Une politique étrangère fondée sur l’intérêt national, non sur l’idéologie : la disparition d’un pouvoir qui se nourrit de crise réduira naturellement le niveau de menace pour les voisins et partenaires.
Un acteur responsable et prévisible : respect des engagements internationaux, transparence diplomatique, adhésion aux règles — non par luxe, mais par nécessité de reconstruction.
Désescalade sécuritaire : fin des réseaux relais, fin de la politique de prise d’otages, abandon du langage de la menace.

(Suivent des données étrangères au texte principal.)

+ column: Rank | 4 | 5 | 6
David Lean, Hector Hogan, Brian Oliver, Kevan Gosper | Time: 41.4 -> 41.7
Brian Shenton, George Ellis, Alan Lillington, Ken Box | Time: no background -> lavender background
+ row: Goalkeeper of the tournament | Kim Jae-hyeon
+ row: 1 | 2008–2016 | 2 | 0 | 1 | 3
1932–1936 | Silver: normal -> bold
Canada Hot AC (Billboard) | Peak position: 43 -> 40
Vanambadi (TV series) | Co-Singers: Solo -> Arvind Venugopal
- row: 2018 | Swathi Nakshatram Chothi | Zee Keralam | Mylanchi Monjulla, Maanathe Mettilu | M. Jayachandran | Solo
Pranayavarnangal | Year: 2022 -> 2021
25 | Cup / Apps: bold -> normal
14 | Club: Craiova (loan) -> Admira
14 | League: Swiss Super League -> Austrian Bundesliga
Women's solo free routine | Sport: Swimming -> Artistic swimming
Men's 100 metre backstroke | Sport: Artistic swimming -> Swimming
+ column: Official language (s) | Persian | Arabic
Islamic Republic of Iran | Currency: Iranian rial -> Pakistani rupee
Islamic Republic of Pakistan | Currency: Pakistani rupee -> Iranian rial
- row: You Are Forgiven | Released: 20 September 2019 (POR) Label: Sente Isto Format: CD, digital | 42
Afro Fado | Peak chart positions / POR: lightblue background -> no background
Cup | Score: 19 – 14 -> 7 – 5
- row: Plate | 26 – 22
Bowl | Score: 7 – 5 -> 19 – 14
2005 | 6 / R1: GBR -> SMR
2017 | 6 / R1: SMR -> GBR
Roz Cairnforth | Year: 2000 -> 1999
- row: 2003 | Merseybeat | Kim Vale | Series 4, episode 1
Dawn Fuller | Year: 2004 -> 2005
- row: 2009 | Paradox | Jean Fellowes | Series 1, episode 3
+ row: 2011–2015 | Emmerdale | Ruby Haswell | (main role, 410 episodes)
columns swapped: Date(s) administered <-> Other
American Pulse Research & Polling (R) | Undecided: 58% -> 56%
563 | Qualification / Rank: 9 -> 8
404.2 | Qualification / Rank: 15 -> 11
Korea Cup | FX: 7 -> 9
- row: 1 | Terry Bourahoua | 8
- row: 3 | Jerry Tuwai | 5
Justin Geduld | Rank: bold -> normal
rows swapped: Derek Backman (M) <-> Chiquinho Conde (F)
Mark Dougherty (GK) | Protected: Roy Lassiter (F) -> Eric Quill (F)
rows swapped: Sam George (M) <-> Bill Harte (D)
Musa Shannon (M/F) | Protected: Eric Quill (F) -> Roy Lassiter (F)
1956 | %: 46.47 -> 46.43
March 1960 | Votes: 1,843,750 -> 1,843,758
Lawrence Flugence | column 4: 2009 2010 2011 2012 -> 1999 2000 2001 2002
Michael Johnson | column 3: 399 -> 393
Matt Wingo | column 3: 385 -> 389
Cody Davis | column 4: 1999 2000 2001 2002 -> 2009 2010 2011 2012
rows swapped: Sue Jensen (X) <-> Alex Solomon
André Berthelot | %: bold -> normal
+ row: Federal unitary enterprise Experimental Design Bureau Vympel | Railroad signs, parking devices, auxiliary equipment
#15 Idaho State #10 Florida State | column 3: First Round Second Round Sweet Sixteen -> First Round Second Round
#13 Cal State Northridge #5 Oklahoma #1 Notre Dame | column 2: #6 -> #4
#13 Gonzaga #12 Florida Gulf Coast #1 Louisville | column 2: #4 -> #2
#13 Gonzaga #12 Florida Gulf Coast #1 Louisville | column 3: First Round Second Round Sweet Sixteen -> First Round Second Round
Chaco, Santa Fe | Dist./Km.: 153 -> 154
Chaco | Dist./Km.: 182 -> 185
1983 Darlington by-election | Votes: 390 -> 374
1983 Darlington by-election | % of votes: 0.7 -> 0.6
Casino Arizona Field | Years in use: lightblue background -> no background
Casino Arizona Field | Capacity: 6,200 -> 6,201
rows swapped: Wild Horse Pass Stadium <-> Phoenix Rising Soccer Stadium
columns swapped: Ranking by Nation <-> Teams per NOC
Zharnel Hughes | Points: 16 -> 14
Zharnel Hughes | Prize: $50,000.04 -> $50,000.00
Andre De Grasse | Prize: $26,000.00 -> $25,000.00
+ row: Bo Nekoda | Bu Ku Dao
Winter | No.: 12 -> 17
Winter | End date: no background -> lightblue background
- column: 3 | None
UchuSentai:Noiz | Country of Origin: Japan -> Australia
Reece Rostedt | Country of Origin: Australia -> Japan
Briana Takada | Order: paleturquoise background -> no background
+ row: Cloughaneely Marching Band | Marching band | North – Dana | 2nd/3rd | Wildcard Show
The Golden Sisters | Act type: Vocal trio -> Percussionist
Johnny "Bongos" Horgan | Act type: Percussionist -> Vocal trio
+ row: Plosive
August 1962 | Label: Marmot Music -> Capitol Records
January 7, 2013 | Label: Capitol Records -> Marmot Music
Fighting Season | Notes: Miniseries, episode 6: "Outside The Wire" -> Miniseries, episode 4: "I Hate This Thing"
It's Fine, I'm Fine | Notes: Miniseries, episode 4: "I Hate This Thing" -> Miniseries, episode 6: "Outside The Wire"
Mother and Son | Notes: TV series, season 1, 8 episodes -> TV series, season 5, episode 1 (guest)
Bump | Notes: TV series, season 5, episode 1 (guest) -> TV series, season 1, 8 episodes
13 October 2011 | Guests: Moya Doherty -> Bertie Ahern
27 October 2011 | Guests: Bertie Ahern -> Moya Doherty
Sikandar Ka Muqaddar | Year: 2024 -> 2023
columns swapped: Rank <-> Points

Partenaire économique fiable : ressources humaines et naturelles considérables, position géopolitique majeure, marché vaste — sous l’État de droit et la transparence, l’Iran peut devenir un moteur de croissance régionale.
La volonté libre du peuple comme base : les Iraniens ont déjà posé leurs lignes rouges :
un gouvernement séculier, fondé sur la séparation complète de la religion et de l’État ;
la préservation de l’intégrité territoriale : pas un millimètre du sol iranien ne doit être séparé ;
une démocratie réelle : élections libres, alternance, primauté du droit, justice indépendante.
La forme finale du régime — république ou monarchie constitutionnelle parlementaire — doit être déterminée par un référendum libre. C’est un droit du peuple, reconnu par le droit international : le droit à l’autodétermination.
Vous n’avez donc pas à vous inquiéter de la « forme du régime ». Vous devez seulement défendre le droit du peuple à choisir. C’est tout.
Ainsi, « le lendemain de l’Iran » n’est ni une menace ni un risque incalculable : c’est une opportunité — pour mettre fin au cycle de crise, ramener la rationalité dans la politique régionale, et voir émerger un pays qui exportera la stabilité et la coopération plutôt que la tension.
Le peuple iranien a aujourd’hui le droit de demander :
était-ce seulement des mots, ou un engagement politique ?
Nous ne savons pas ce que vous entendiez exactement par « l’aide est en route ». Mais nous savons une chose : le peuple iranien attend — non d’être « sauvé », mais de voir si l’espoir créé a un fondement ou non.
Si, aujourd’hui, aucune action proportionnée à l’ampleur de la catastrophe n’est entreprise, votre nom ne figurera pas aux côtés des défenseurs de la liberté, mais dans la longue liste de ceux qui pouvaient agir et ne l’ont pas fait. Cette épreuve concerne non seulement l’Iran, mais la crédibilité même de la prétention à un leadership moral dans le monde.
Cette lettre n’est pas une formule.
Et elle anticipe dès maintenant le jugement de demain :
l’histoire, parmi tous les mots, ne retient que l’action.